King and Rook vs King is always a win for the stronger side. The technique is called the lawnmower (or box method): use the rook to cut off the defending king rank by rank, shrinking the area it can reach. Then bring your king in close and deliver checkmate on the back rank. Stockfish 17 at depth 25 confirms this position is a forced win in 21 moves.

The Technique

Key Moves

The moves that decide the game

What Happens With Perfect Play

ResultWhite wins
In plain termsWhite wins with correct play

Use the rook to cut off the defending king. Use your king to push it to the edge. Checkmate comes when the defending king runs out of room.

Stockfish confirms the starting position is a forced win for White (+M21).

This technique works for b, c, d, e, f, and g pawns. Rook pawns (a and h files) have special drawing cases -- see the draw exceptions below.

3 Mistakes Sub-1000 Players Make

These are the patterns we see in endgames below 1000 ELO. Fix these and you will stop drawing won games.

Giving check too early

Beginners chase the king with checks because it feels productive. But random checks push the defending king toward the center, where it is safe. Every check should be part of a plan to corner the king.

Correct move: Ke2

Ra8+ pushes Black king to b7 or b6, where it has more space and escapes easily. You reset the position and waste time.

Stalemate when winning

The most common draw in KRK: White plays a rook check that leaves Black with no legal moves. Black is not in check but cannot move. Stalemate. The win disappears instantly.

Correct move: Ke7

Ra8+ with Black king on a8 and no escape squares is stalemate. Always count Black's legal moves before making a rook move.

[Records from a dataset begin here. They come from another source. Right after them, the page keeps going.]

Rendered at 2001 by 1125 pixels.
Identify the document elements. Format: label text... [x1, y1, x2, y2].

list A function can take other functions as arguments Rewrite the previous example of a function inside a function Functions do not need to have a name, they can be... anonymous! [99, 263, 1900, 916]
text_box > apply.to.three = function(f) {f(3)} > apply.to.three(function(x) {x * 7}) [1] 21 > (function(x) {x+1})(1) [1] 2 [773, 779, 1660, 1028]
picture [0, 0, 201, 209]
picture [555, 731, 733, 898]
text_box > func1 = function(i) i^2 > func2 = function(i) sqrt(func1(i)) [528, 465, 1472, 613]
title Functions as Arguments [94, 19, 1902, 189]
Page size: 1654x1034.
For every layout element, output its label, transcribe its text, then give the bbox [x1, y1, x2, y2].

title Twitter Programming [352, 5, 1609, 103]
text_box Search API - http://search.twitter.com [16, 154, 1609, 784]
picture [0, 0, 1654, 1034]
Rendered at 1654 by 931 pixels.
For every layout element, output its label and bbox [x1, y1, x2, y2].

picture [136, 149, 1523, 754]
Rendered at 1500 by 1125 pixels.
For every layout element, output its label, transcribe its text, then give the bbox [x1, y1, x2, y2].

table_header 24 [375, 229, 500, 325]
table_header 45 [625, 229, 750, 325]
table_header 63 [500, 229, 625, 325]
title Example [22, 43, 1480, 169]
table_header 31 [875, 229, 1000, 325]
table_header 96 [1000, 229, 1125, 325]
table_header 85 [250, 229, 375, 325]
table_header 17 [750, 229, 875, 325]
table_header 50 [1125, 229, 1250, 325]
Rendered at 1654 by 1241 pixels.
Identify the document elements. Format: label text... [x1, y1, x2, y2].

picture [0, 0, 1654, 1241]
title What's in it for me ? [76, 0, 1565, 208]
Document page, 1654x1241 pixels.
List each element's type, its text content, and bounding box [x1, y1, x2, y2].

Leaving the rook undefended

Ra8+ with Black king on h8 and White king far away: Black takes the rook. The win turns into a draw because you have only a king left.

Correct move: Ke7

Ra8+ Kxg8 and the rook is gone. Always make sure the rook is defended by the king or out of reach before giving check.

Key Squares to Know

These are the squares that decide the game. Get your king to these squares and the pawn promotes.

h8Mating corner

The corner where checkmate is delivered. Force the defending king here with your own king and the rook.

h1Checkmate square

The rook delivers checkmate from h1 with the White king on f7 and Black king on h7.

Engine-verified by Stockfish 17 at depth 25. Theoretical result: White wins. Published by Jon Stenstrom, Chess.com 759 Daily, Founder, 1000elo.com.